ACTIVITY LIST |
(a) In the excerpt on Git commit-message encoding, what encoding does Git assume for a commit message that is not UTF-8?
(b) Please continue the excerpt on Git commit-message encoding from the point where it stops.

EXCERPT PROVIDED |
When supplying a commit message that is not UTF-8, Git assumes it is encoded in latin1/ISO-8859-1, and silently does a latin1 -> UTF-8 re-encoding. That assumption is sensible, but the problem is the docs imply such a conversion does not happen. Documentation/i18n.txt explicitly says (emphasis mine):
Although we encourage that the commit log messages are encoded in UTF-8, both the core and Git Porcelain are designed **not to force UTF-8** on projects. If all participants of a particular project find it more convenient to use legacy encodings, Git does not forbid it. However, there are a few things to keep in mind. . 'git commit' and 'git commit-tree' issues a warning if the commit log message given to it does not look like a valid UTF-8 string, unless you explicitly say your project uses a legacy encoding. The way to say this is to have `i18n.commitEncoding` in `.git/config` file, like this: […] Note that **we deliberately chose not to re-code the commit log message when a commit is made to force UTF-8** at the commit object level, because re-coding to UTF-8 is not necessarily a reversible operation.
Said warning reads:
# Warning: commit message did not conform to UTF-8. # You may want to amend it after fixing the message, or set the config # variable i18n.commitEncoding to the encoding your project uses.

SUPPLIED MATERIAL |
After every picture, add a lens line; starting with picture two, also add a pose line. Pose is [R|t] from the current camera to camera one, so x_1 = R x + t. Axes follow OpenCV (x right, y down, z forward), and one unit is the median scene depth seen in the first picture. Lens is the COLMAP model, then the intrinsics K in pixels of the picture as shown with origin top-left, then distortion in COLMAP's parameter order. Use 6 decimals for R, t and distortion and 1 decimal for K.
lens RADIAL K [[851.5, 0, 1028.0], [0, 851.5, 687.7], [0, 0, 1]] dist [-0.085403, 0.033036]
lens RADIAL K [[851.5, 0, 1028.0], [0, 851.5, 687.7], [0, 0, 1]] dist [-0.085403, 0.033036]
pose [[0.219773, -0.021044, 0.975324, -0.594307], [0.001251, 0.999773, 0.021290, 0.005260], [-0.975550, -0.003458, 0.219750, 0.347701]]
==
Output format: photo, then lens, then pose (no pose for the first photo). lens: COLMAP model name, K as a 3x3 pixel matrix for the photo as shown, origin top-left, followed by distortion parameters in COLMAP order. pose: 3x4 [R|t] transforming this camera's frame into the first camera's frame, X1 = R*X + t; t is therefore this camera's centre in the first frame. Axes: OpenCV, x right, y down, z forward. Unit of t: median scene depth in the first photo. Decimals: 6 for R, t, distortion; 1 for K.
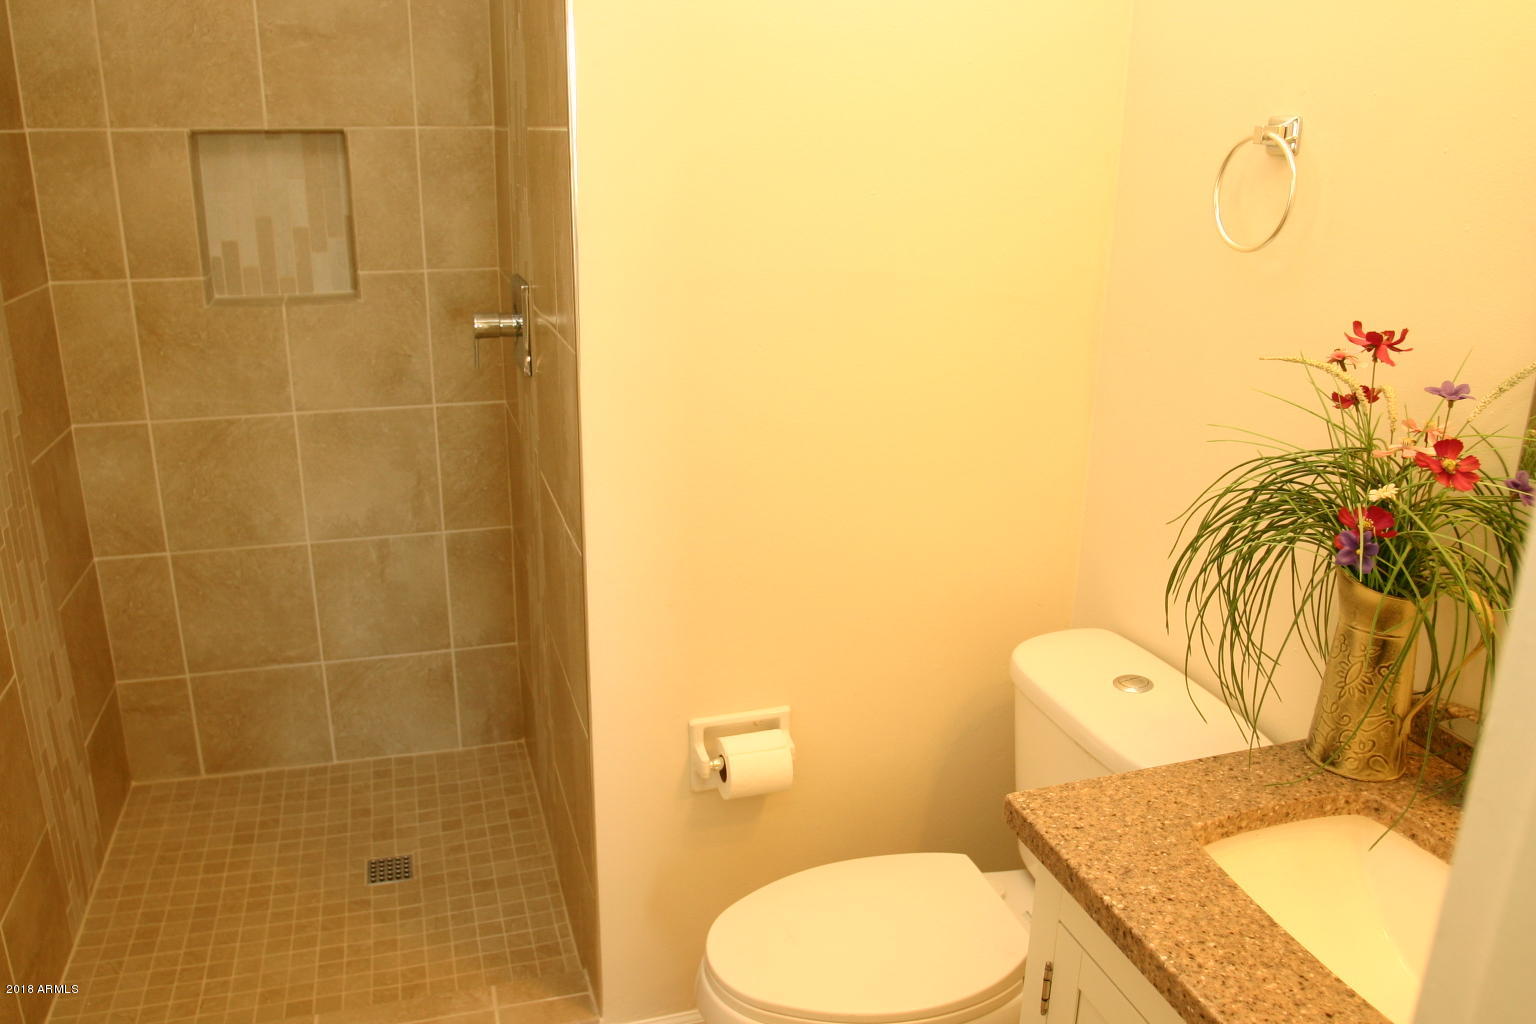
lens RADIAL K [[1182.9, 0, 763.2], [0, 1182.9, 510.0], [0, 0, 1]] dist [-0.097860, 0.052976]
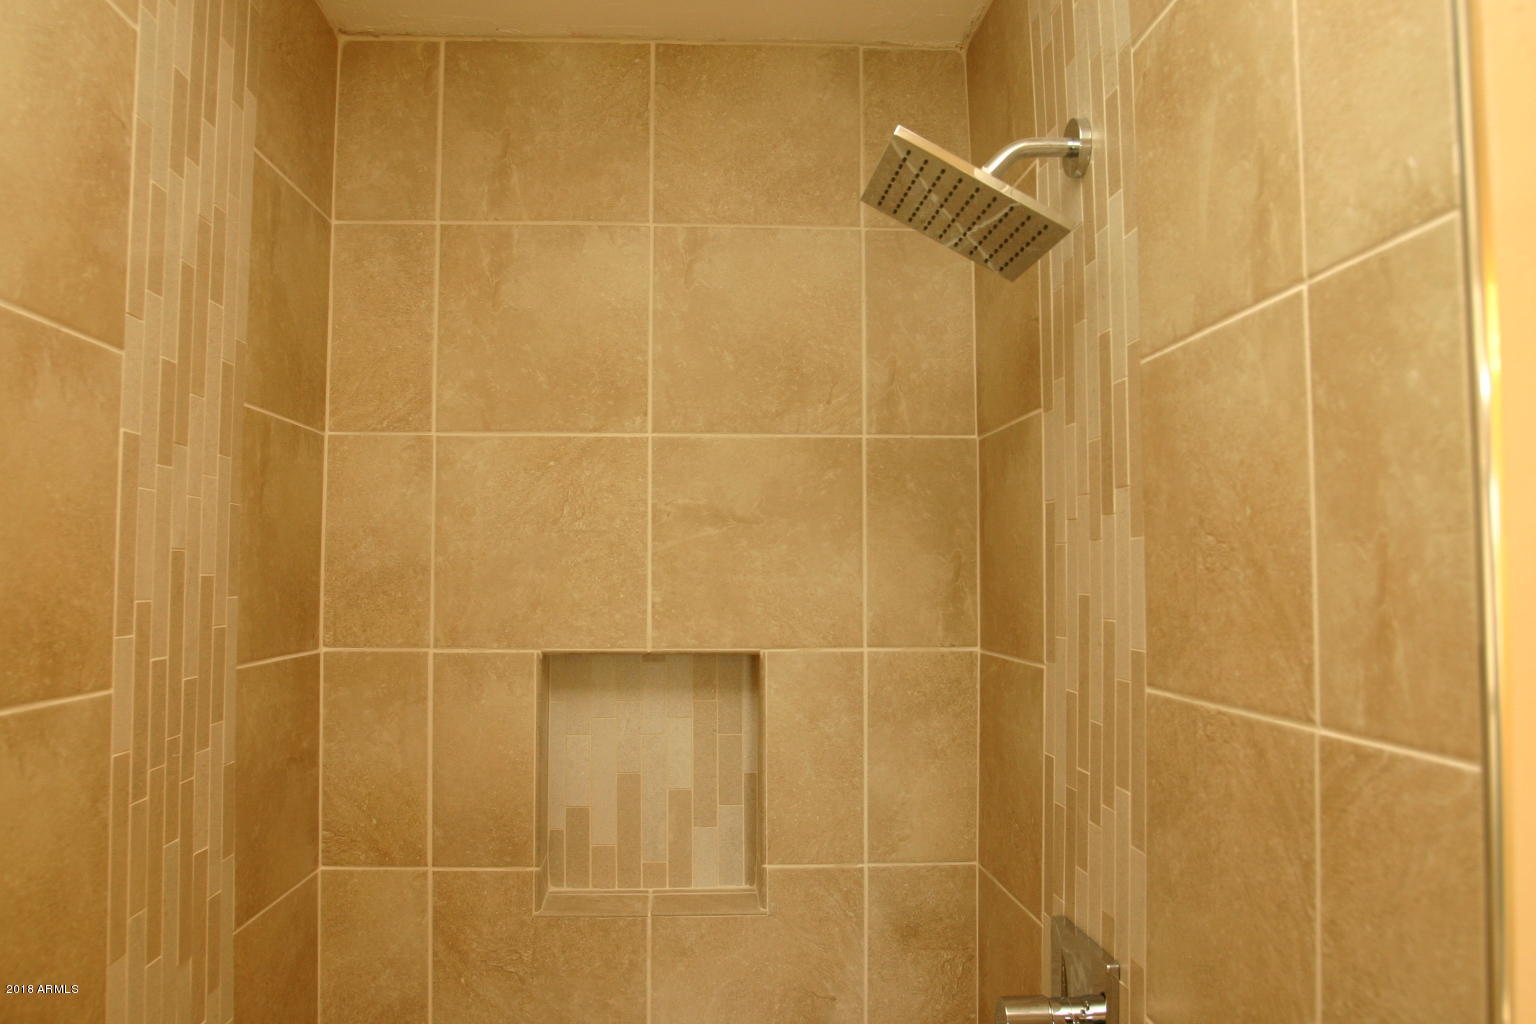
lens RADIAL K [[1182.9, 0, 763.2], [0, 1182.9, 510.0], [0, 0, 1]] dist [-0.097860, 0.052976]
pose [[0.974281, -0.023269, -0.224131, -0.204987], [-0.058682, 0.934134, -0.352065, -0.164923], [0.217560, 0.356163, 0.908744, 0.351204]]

ANSWERS TO THE EXERCISES |
(a) Latin1/ISO-8859-1.

(b)
I interpret this as: that config variable is only used to silence the warning (and as courtesy to the future reader), not to control some behind-the-scenes conversion, especially because the note above says a re-coding doesn't happen. But we can easily verify that a non-UTF-8 commit message produces the same commit: --- #!/usr/bin/env bash export {GIT_AUTHOR_NAME,GIT_AUTHOR_EMAIL,GIT_COMMITTER_EMAIL,GIT_COMMITTER_NAME}=me export {GIT_AUTHOR_DATE,GIT_COMMITTER_DATE}=2005-04-07T22:13:13 # symbol 'Ä' is 0xc384 in utf-8 but 0xc4 in iso-8859-1 git commit-tree -m $(printf '\xc3\x84\n') $(git hash-object -t tree /dev/null) # 4df6ed26ffd0b02c8b5c1d85ba184b02fbcaa2db git commit-tree -m $(printf '\xc4\n') $(git hash-object -t tree /dev/null) # Warning: commit message did not conform to UTF-8. # You may want to amend it after fixing the message, or set the config # variable i18n.commitEncoding to the encoding your project uses. # 4df6ed26ffd0b02c8b5c1d85ba184b02fbcaa2db --- It's debatable whether Git should even attempt to do an encoding conversion – I think it's fine if properly communicated, so at the very least the warning message should be changed to something like
# Warning: commit message did not conform to UTF-8 and was automatically # converted. You possibly need to fix and amend it. # To use a different encoding than UTF-8, set the config variable # i18n.commitEncoding to the encoding your project uses.
and the documentation adapted similarly. regards, paul PS: the code responsible for the conversion is in commit.c +1654
/* And check the encoding */ if (encoding_is_utf8 && !verify_utf8(&buffer)) fprintf(stderr, _(commit_utf8_warn));
and
/* * This verifies that the buffer is in proper utf8 format. * * If it isn't, it assumes any non-utf8 characters are Latin1, * and does the conversion. */ static int verify_utf8(struct strbuf *buf)